**WORK REQUIRED**
In the records below, find each line holding the word "hagetips" and copy it.

Collected data:
★ ★ ★ ★ ★ ★ ★

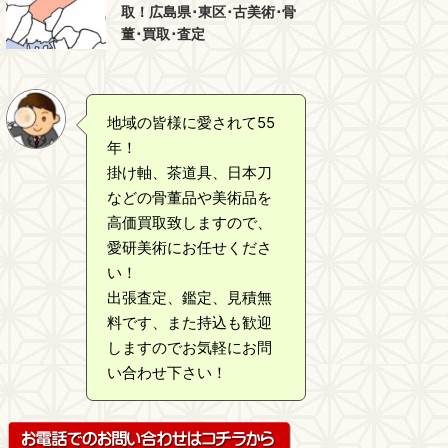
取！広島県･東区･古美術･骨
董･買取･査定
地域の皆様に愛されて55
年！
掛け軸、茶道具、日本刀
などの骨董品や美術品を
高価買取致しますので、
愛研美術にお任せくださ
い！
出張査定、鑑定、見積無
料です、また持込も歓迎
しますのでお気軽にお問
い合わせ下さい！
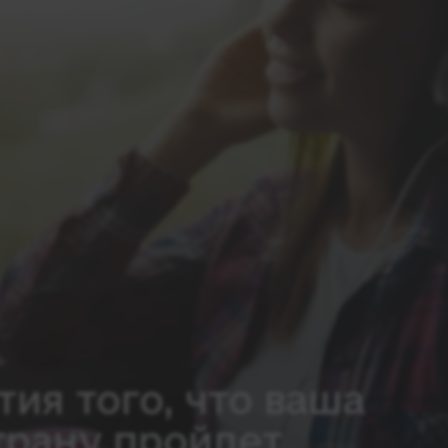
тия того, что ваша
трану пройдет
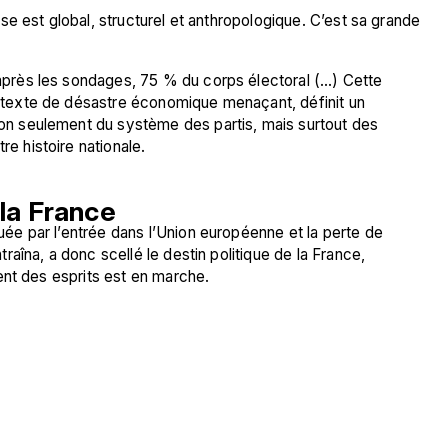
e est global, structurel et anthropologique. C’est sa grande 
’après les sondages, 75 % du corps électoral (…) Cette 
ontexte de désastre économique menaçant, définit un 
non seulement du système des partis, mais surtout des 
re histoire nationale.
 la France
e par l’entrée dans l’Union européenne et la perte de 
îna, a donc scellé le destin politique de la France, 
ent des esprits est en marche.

★ ★ ★ ★ ★ ★ ★

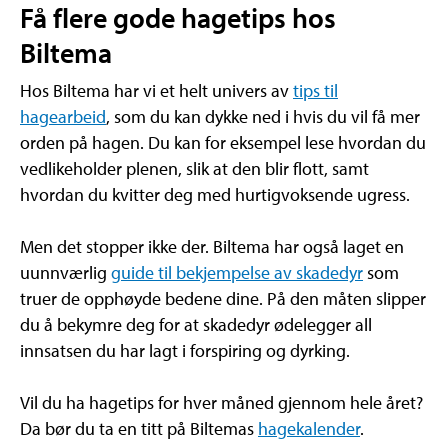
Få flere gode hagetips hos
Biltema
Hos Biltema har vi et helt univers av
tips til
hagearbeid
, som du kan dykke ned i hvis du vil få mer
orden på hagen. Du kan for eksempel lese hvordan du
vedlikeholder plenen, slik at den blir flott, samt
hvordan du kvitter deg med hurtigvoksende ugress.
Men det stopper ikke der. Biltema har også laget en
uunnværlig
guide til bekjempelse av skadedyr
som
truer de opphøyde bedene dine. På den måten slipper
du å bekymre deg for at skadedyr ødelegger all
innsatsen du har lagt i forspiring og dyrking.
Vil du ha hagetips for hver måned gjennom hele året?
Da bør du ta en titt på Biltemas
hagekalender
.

★ ★ ★ ★ ★ ★ ★

**EXPECTED ANSWER**
Få flere gode hagetips hos
Vil du ha hagetips for hver måned gjennom hele året?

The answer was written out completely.